Start of Block
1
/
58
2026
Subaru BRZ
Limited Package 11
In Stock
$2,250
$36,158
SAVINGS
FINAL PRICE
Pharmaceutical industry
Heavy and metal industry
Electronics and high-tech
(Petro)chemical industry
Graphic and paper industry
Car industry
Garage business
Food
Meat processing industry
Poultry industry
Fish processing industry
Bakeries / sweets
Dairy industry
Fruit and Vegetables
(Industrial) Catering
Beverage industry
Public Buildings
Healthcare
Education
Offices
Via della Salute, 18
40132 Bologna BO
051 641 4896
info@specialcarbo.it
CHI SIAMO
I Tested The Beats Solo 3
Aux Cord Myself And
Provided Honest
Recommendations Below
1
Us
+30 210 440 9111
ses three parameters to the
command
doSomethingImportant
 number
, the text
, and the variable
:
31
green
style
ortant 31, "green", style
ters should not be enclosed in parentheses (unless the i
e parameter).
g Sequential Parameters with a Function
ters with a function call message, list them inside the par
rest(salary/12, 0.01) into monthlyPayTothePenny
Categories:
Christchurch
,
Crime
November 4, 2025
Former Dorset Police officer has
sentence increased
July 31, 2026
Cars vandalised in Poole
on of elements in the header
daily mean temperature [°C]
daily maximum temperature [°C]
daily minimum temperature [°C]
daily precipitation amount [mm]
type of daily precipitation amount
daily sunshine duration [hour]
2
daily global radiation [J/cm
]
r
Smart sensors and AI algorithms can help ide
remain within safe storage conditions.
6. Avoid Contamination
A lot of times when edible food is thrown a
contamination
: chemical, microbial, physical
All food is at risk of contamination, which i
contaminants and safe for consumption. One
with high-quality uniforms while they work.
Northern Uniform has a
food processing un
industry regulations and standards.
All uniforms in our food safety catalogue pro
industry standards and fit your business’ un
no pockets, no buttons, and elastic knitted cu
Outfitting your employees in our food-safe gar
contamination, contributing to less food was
End of Block
> _Exercise goal_: Reproduce the text of every record above line for line, keeping each word, number, and mark unchanged.

> _Answer box_:
1
/
58
2026
Subaru BRZ
Limited Package 11
In Stock
$2,250
$36,158
SAVINGS
FINAL PRICE
Pharmaceutical industry
Heavy and metal industry
Electronics and high-tech
(Petro)chemical industry
Graphic and paper industry
Car industry
Garage business
Food
Meat processing industry
Poultry industry
Fish processing industry
Bakeries / sweets
Dairy industry
Fruit and Vegetables
(Industrial) Catering
Beverage industry
Public Buildings
Healthcare
Education
Offices
Via della Salute, 18
40132 Bologna BO
051 641 4896
info@specialcarbo.it
CHI SIAMO
I Tested The Beats Solo 3
Aux Cord Myself And
Provided Honest
Recommendations Below
1
Us
+30 210 440 9111
ses three parameters to the
command
doSomethingImportant
 number
, the text
, and the variable
:
31
green
style
ortant 31, "green", style
ters should not be enclosed in parentheses (unless the i
e parameter).
g Sequential Parameters with a Function
ters with a function call message, list them inside the par
rest(salary/12, 0.01) into monthlyPayTothePenny
Categories:
Christchurch
,
Crime
November 4, 2025
Former Dorset Police officer has
sentence increased
July 31, 2026
Cars vandalised in Poole
on of elements in the header
daily mean temperature [°C]
daily maximum temperature [°C]
daily minimum temperature [°C]
daily precipitation amount [mm]
type of daily precipitation amount
daily sunshine duration [hour]
2
daily global radiation [J/cm
]
r
Smart sensors and AI algorithms can help ide
remain within safe storage conditions.
6. Avoid Contamination
A lot of times when edible food is thrown a
contamination
: chemical, microbial, physical
All food is at risk of contamination, which i
contaminants and safe for consumption. One
with high-quality uniforms while they work.
Northern Uniform has a
food processing un
industry regulations and standards.
All uniforms in our food safety catalogue pro
industry standards and fit your business’ un
no pockets, no buttons, and elastic knitted cu
Outfitting your employees in our food-safe gar
contamination, contributing to less food was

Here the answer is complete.